As a band, money is always involved. If you want to make a living as a band you have to sell your music to people. So it’s all very well for legends like Tom Waits with a cast-iron back catalogue to refuse all commercial use of his music, because he can afford to. But I have seen too many of my friends play shitty gigs in grotty venues where the few people there spend the entire evening talking over the music to begrudge anyone saying ‘oh, sod it, alright’ if a company wants to use their song in a trailer, even for something as meretricious as the Disney Channel.
But as to marketing by association, it is almost certainly something we are going to have to get used to, and I don’t think it will be easy to do so. I detest, absolutely detest, the sort of American TV show that is becoming one of the best sources of exposure for emerging bands. Teeth-grindingly awful programs like The OC, Grey’s Anatomy, Lost and, going a little further back in time, Dawson’s fucking Creek. I don’t know what’s worse, their toe-curling desperation to be so cool they could sprain something at any minute or the need for society to have the empty, passive act of watching the same pointless television programs in common to act as some sort of social glue.

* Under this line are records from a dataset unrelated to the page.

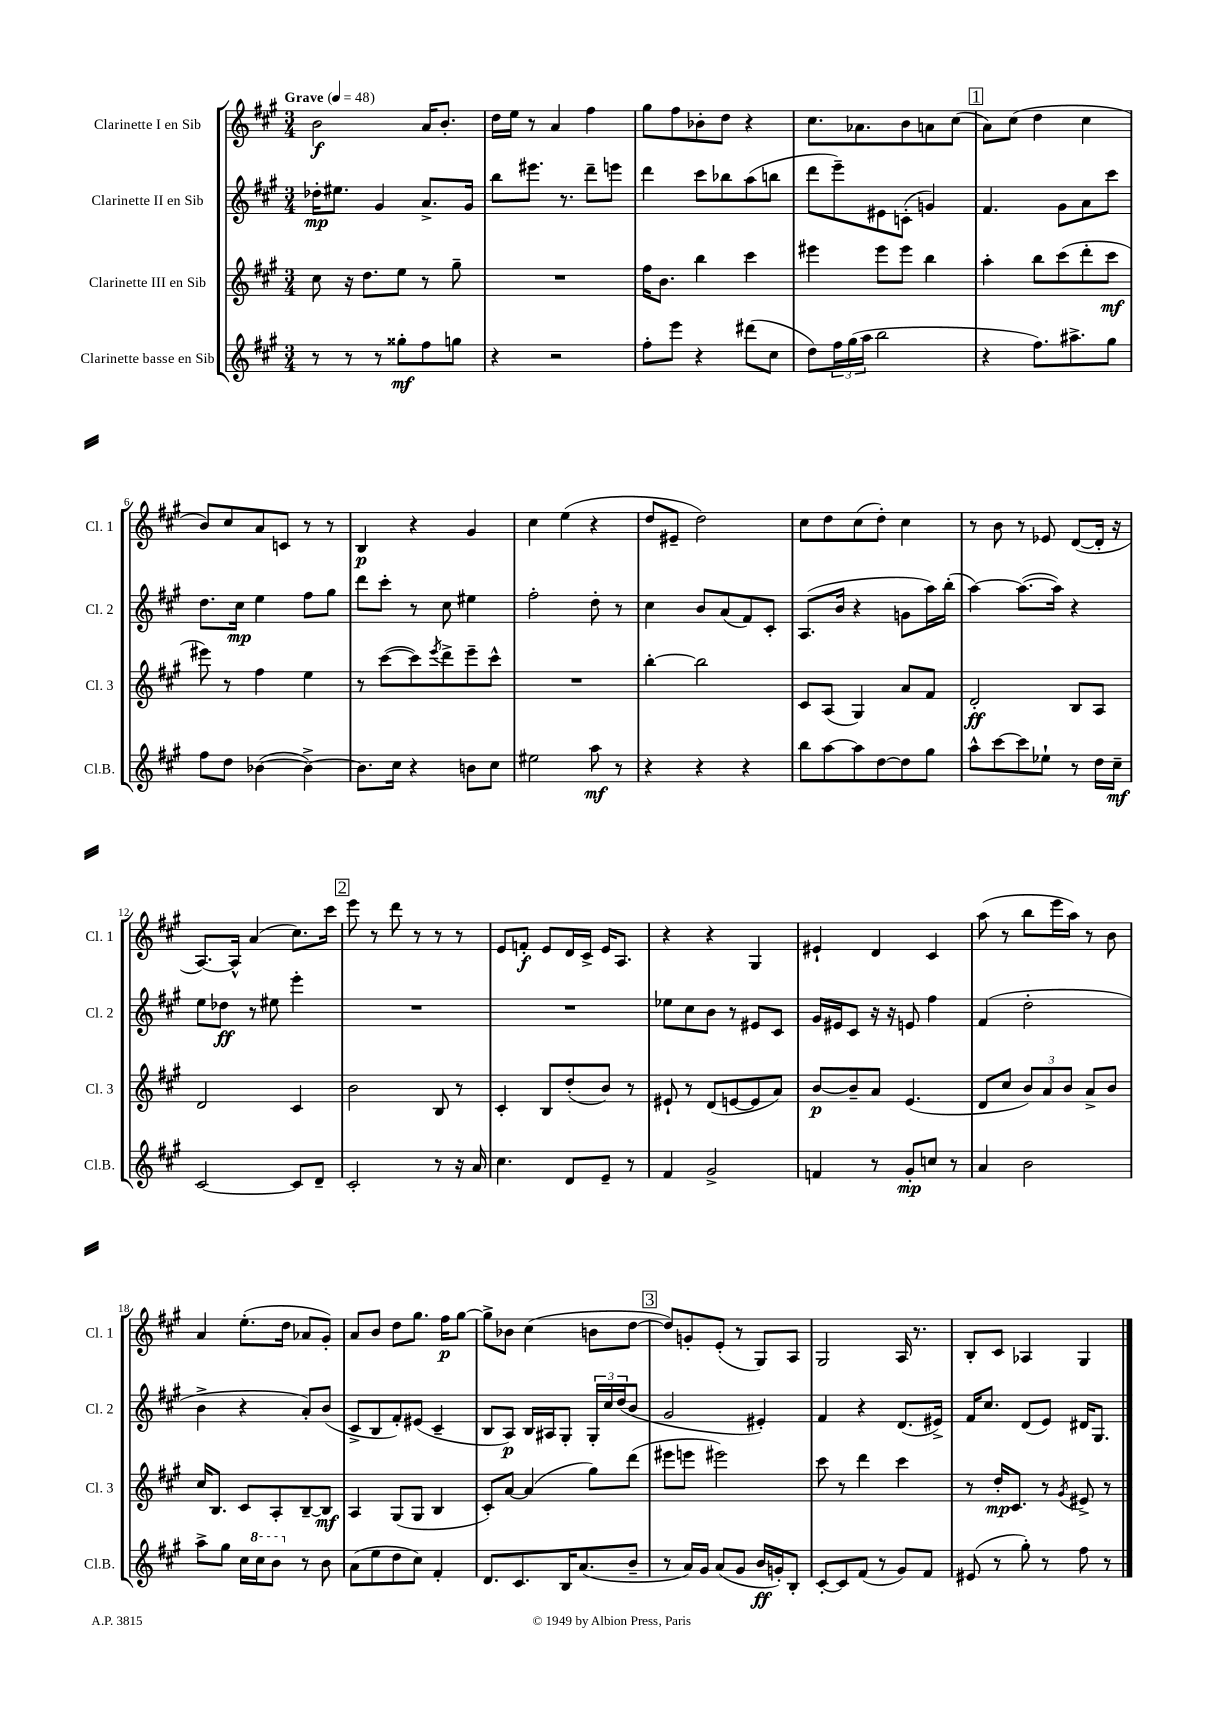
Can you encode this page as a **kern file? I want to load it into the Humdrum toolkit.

**kern	**kern	**kern	**kern
*staff4	*staff3	*staff2	*staff1
*clefG2	*clefG2	*clefG2	*clefG2
*k[f#c#g#]	*k[f#c#g#]	*k[f#c#g#]	*k[f#c#g#]
*M3/4	*M3/4	*M3/4	*M3/4
*MM48	*MM48	*MM48	*MM48
8r	8cc#\	16dd-'\LK	2b\
.	.	8.ee#\J	.
8r	16r	.	.
.	8.dd\L	.	.
8r	.	4g#/	.
8gg##'\L	8ee\J	.	.
8ff#\	8r	8.a^/L	16a/LK
.	.	.	8.b'/J
8gg\J	8gg#~\	.	.
.	.	16g#/Jk	.
=	=	=	=
4r	2.r	8bb\L	16dd\LL
.	.	.	16ee\JJ
.	.	8.eee#\J	8r
2r	.	.	4a/
.	.	8.r	.
.	.	8ddd~\L	4ff#\
.	.	8eee\J	.
=	=	=	=
8ff#'\L	16ff#\LK	4ddd\	8gg#\L
.	8.b\J	.	.
8eee\J	.	.	8ff#\
4r	4bb\	8ccc#\L	8b-'\
.	.	8bb-\	8dd\J
(8ddd#\L	4ccc#\	(8aa\	4r
8cc#\J	.	8bb\J	.
=	=	=	=
8dd\L)	4eee#\	8ddd\L	8.cc#\L
24ff#\L	.	8eee~\)	.
(24gg#\	.	.	.
.	.	.	8.a-\
24aa\JJ	.	.	.
2bb\	8eee#\L	8e#\	.
.	8eee#\J	(8c'\J	8b\
.	4bb\	4g/)	8a\
.	.	.	(8cc#\J
=	=	=	=
4r	4aa'\	4.f#/	8a\L)
.	.	.	(8cc#\J
8.ff#\L)	8bb\L	.	4dd\
.	(8ccc#\	8g#\L	.
8.aa#^\	.	.	.
.	8ddd'\	8a\	4cc#\
8gg#\J	8ccc#\J	8ccc#\J	.
=	=	=	=
8ff#\L	8eee#\)	8.dd\L	8b/L)
8dd\J	8r	.	8cc#/
.	.	16cc#\Jk	.
([4b-\	4ff#\	4ee\	8a/
.	.	.	8c/J
4b-^\_)	4ee\	8ff#\L	8r
.	.	8gg#\J	8r
=	=	=	=
8.b-\]L	8r	8ddd\L	4B/
.	([8ccc#\L	8ccc#'\J	.
16cc#\Jk	.	.	.
4r	8ccc#\])	8r	4r
.	8qeee/	.	.
.	8ddd^\	8cc#\	.
8b\L	8eee~\	4ee#\	4g#/
8cc#\J	8ccc#^^\J	.	.
=	=	=	=
2ee#\	2.r	2ff#'\	4cc#\
.	.	.	(4ee\
8aa\	.	8dd'\	4r
8r	.	8r	.
=	=	=	=
4r	[4bb'\	4cc#\	8dd/L
.	.	.	8e#~/J
4r	2bb\]	8b/L	2dd\)
.	.	(8a/	.
4r	.	8f#/)	.
.	.	8c#'/J	.
=	=	=	=
8bb\L	8c#/L	(8.A/L	8cc#\L
[8aa\	(8A/J	.	8dd\
.	.	16b/Jk	.
8aa\]	4G#/)	4r	(8cc#\
[8dd\	.	.	8dd'\J)
8dd\]	8a/L	8g\L	4cc#\
8gg#\J	8f#/J	16aa\L)	.
.	.	(16bb'\JJ	.
=	=	=	=
8aa^^\L	2d'/	[4aa\)	8r
[8ccc#\	.	.	8b\
8ccc#\]	.	(8.aa\_L	8r
8ee-`\J	.	.	8e-/
.	.	16aa\]Jk)	.
8r	8B/L	4r	([8d/L
16dd\LL	8A/J	.	16d'/]Jk
16cc#~\JJ	.	.	16r
=	=	=	=
[2c#/	2d/	8ee\L	[8.A/L)
.	.	8dd-\J	.
.	.	.	16A^^/]Jk
.	.	8r	(4a/
.	.	8ee#\	.
8c#/]L	4c#/	4eee'\	8.cc#\L)
8d~/J	.	.	.
.	.	.	16ccc#\Jk
=	=	=	=
2c#'/	2b\	2.r	8eee\
.	.	.	8r
.	.	.	8ddd\
.	.	.	8r
8r	8B/	.	8r
16r	8r	.	8r
16a/	.	.	.
=	=	=	=
4.cc#\	4c#'/	2.r	8e/L
.	.	.	8f'/J
.	8B/L	.	8e/L
8d/L	(8dd'/	.	16d/L
.	.	.	16c#^/JJ
8e~/J	8b/J)	.	16e/LK
.	.	.	8.A/J
8r	8r	.	.
=	=	=	=
4f#/	8e#`/	8ee-\L	4r
.	8r	8cc#\	.
2g#^/	(8d/L	8b\J	4r
.	[8e/	8r	.
.	8e/]	8e#/L	4G#/
.	8a/J)	8c#/J	.
=	=	=	=
4f/	[8b/L	16g#/LL	4e#`/
.	.	16e#/J	.
.	8b~/]	8c#/J	.
8r	8a/J	16r	4d/
.	.	16r	.
8g#'/L	(4.e/	8e/	.
8cc/J	.	4ff#\	4c#/
8r	.	.	.
=	=	=	=
4a/	8d/L	(4f#/	(8aa\
.	8cc#/J	.	8r
2b\	12b/L)	2dd'\	8bb\L
.	12a/	.	.
.	.	.	16eee\L
.	12b/J	.	.
.	.	.	16aa\JJ)
.	8a^/L	.	8r
.	8b/J	.	8b\
=	=	=	=
8aa^\L	16cc#/LK	4b^\	4a/
.	8.B/J	.	.
8gg#\J	.	.	.
16cc#\LL	8c#/L	4r	(8.ee'\L
16ccc#\J	.	.	.
8bb\J	8A'/	.	.
.	.	.	16dd\Jk
8r	[8B~/	8a'/L)	8a-/L
8b\	8B/]J	(8b/J	8g#'/J)
=	=	=	=
(8a\L	4A/	8c#^/L	8a/L
8ee\	.	8B/	8b/J
8dd\	(8G#/L	8f#'/)	8dd\L
8cc#\J)	8G#/J	(8e#/J	8.gg#\J
4f#'/	4B/	4c#~/	.
.	.	.	16ff#\LK
.	.	.	[8gg#\J
=	=	=	=
8.d/L	8c#'/L)	8B/L	8gg#^\]L
.	[8a/J	8A/J)	8b-\J
8.c#/	.	.	.
.	(4a/]	16B/LL	(4cc#\
.	.	16A#/J	.
16B/K	.	8G#'/J	.
(8.a/	.	.	.
.	8gg#\L)	24G#'/LL	8b\L
.	.	24cc#/	.
.	.	(24dd/J	.
8b~/J	(8ddd\J	8b/J	[8dd\J
=	=	=	=
8r	8eee#\L	2g#/	8dd/]L)
16a/LL)	8eee\J	.	8g'/
16g#/JJ	.	.	.
(8a/L	2eee#\)	.	(8e'/J
8g#/J	.	.	8r
16b/LL	.	4e#'/)	8G#/L)
16g'/J)	.	.	.
8B'/J	.	.	8A/J
=	=	=	=
[8c#'/L	8ccc#\	4f#/	2G#/
8c#/]	8r	.	.
(8f#/J	4ddd\	4r	.
8r	.	.	.
8g#/L)	4ccc#\	(8.d/L	16A/
.	.	.	8.r
8f#/J	.	.	.
.	.	16e#^/Jk)	.
=	=	=	=
(8e#/	8r	16f#/LK	8B'/L
.	.	8.cc#/J	.
8r	16dd'/LK	.	8c#/J
.	8.c#/J	.	.
8gg#'\)	.	(8d/L	4A-/
8r	8r	8e/J)	.
.	8qg#/	.	.
8ff#\	8e#^/	16d#/LK	4G#/
.	.	8.G#/J	.
8r	8r	.	.
==	==	==	==
*-	*-	*-	*-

Consequently, if the scabrous marketing departments for these entities alight upon the same things as myself in the search for the new and the interesting then I genuinely feel tainted by association. You may think this is shallow, but I make no apology. It feels a bit less special if it has been fondled by the slippery fingers of the bleeding edge marketeers of this world, and I feel a bit less happy to like it.
That said, one of the best sources of exposure for our favourite bands is increasingly going to be this sort of circle-jerk festival of mutual ego massage which reeks of selling out – it just smells as fishy as hell to me – but I don’t think it really is. I may be aggravated if I were to hear, say, Honeytrap on The OC, because it is a program made about cunts, by cunts for cunts, but it would certainly not be Honeytrap’s fault. Those producers are basically fans, the same as we are. They’re only possibly compromising themselves in doing so, if they are claiming to like bands they don’t just because they thing The Kids will be impressed. But in this case, again, it is not the band, it is them.

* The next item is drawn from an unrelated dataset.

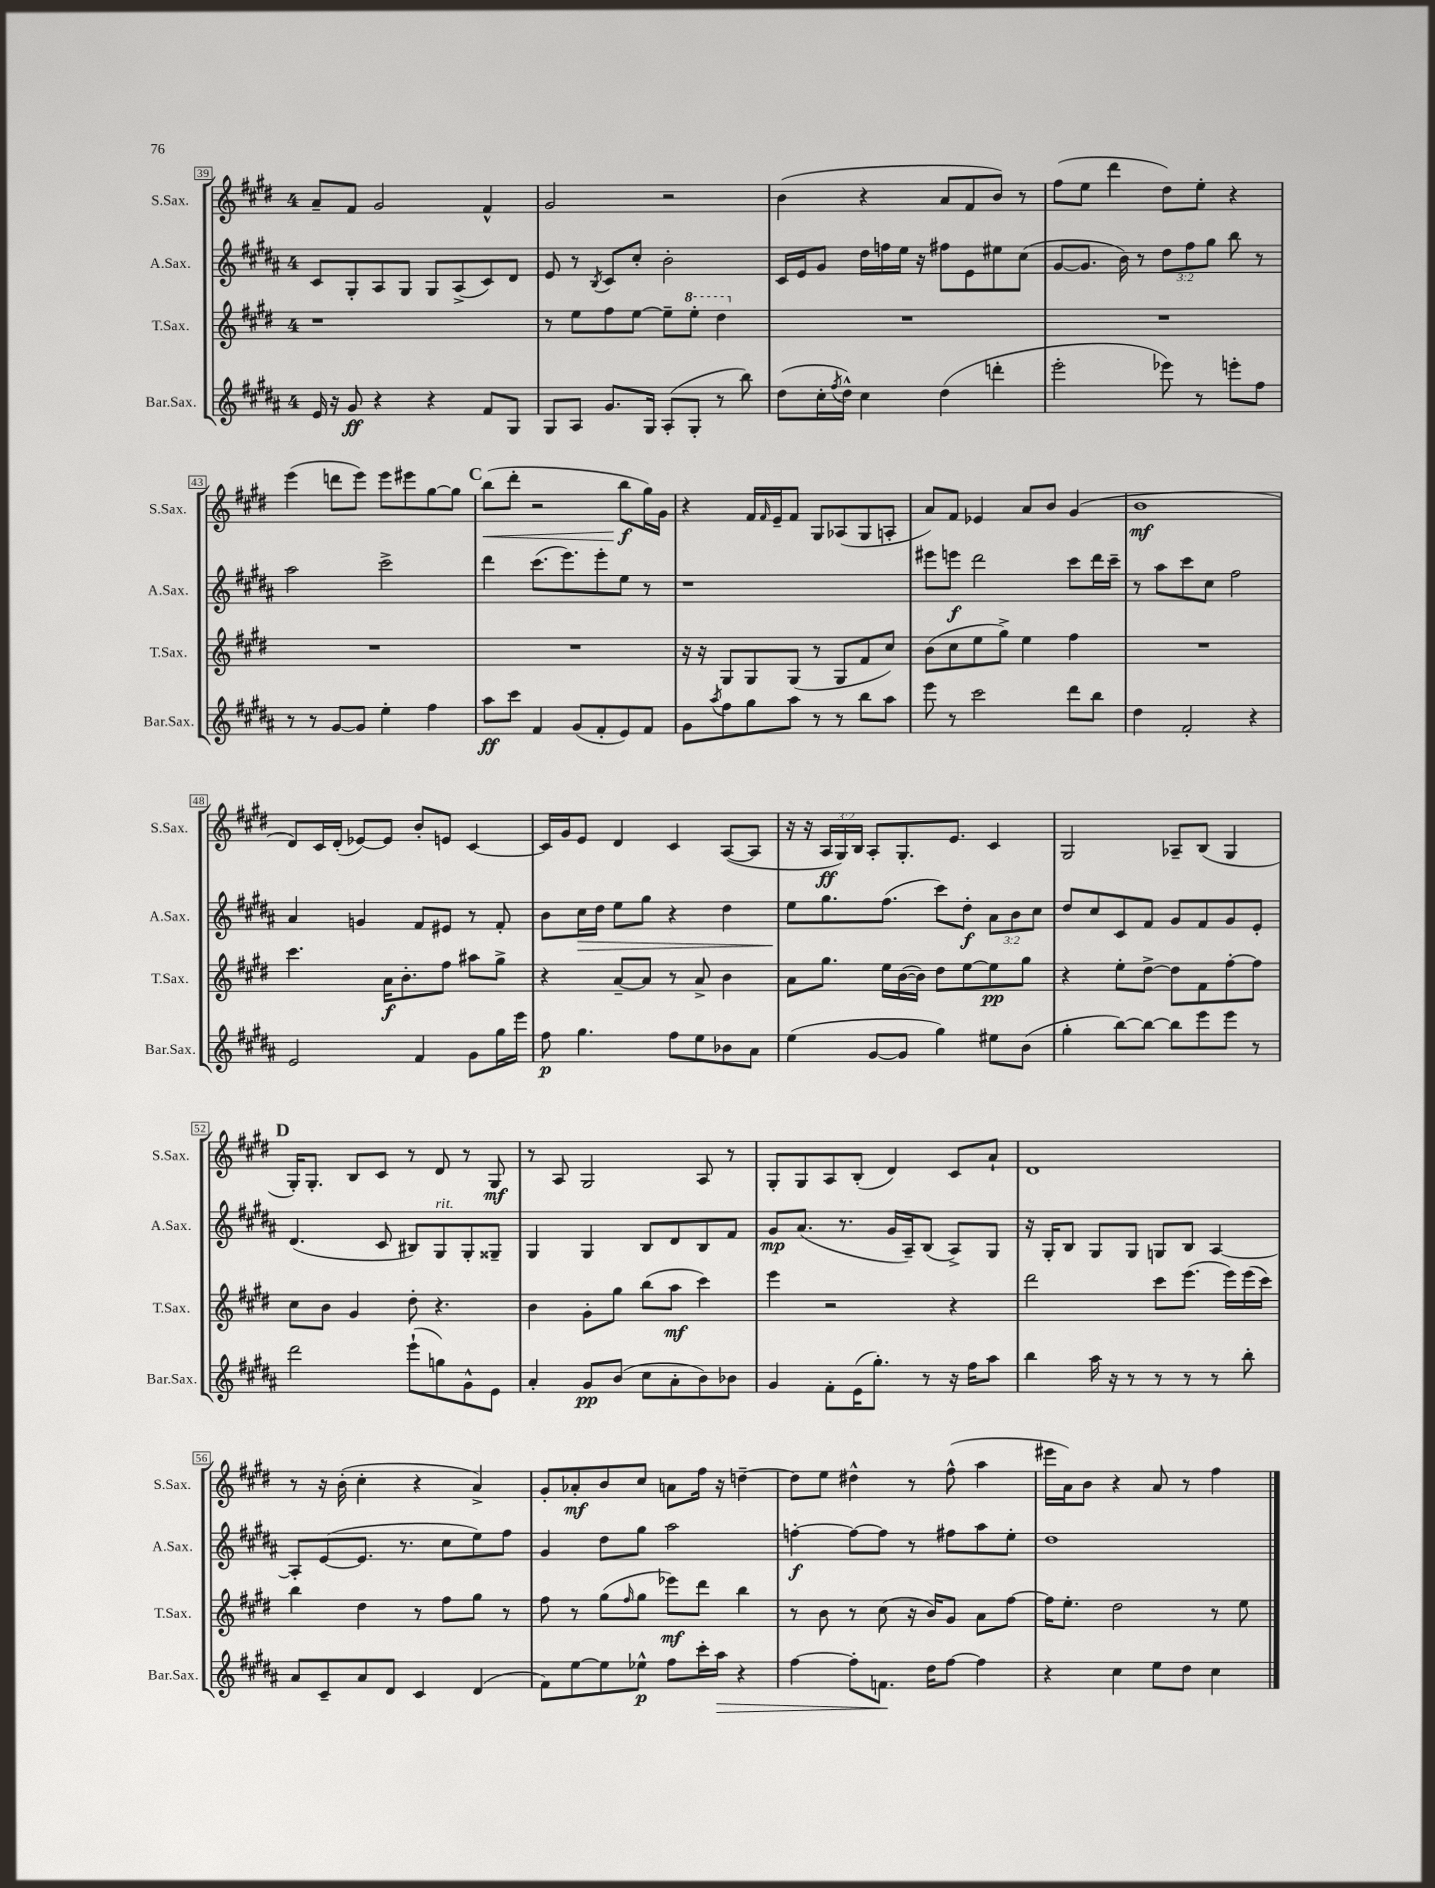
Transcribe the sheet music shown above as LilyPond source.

So Madonna writing songs to peddle Gap clothes which she may like, but I would put money on her not loving, is selling out. This imbecilic stunt is certainly selling out. But music is still a commercial industry, and selling your music to people is an unavoidable part of the business. So fuck, if someone, even in The OC, mentioned reading Song, by Toad I’d fall off my chair in delighted surprise.
But as soon as money is involved, we need to be very suspicious. Bands may well be honest in their support of products, but it is sincerity that seems to me to be the core of the sell-out. Sincerity is notoriously hard to detect though, especially as we have a nasty habit of conflating a band’s opinions and motives with our own. But I do believe that in the end a consistent lack of sincerity is very hard to keep hidden, so don’t worry about what your band chooses to associate themselves with, worry about how much they seem to mean it. Even Chris Martin, for all his crimes against music, seems sincere.
Honeytrap – Death Before the Silver Screen My favourite song of the year? Quite possibly.
The Clash – Complete Control
Barry Adamson – You Sold Your Dreams
And, for the kings and queens of advertising, I actually really like these two songs. Yes, Moby. Ah fuck off, so crucify me. I like it, alright?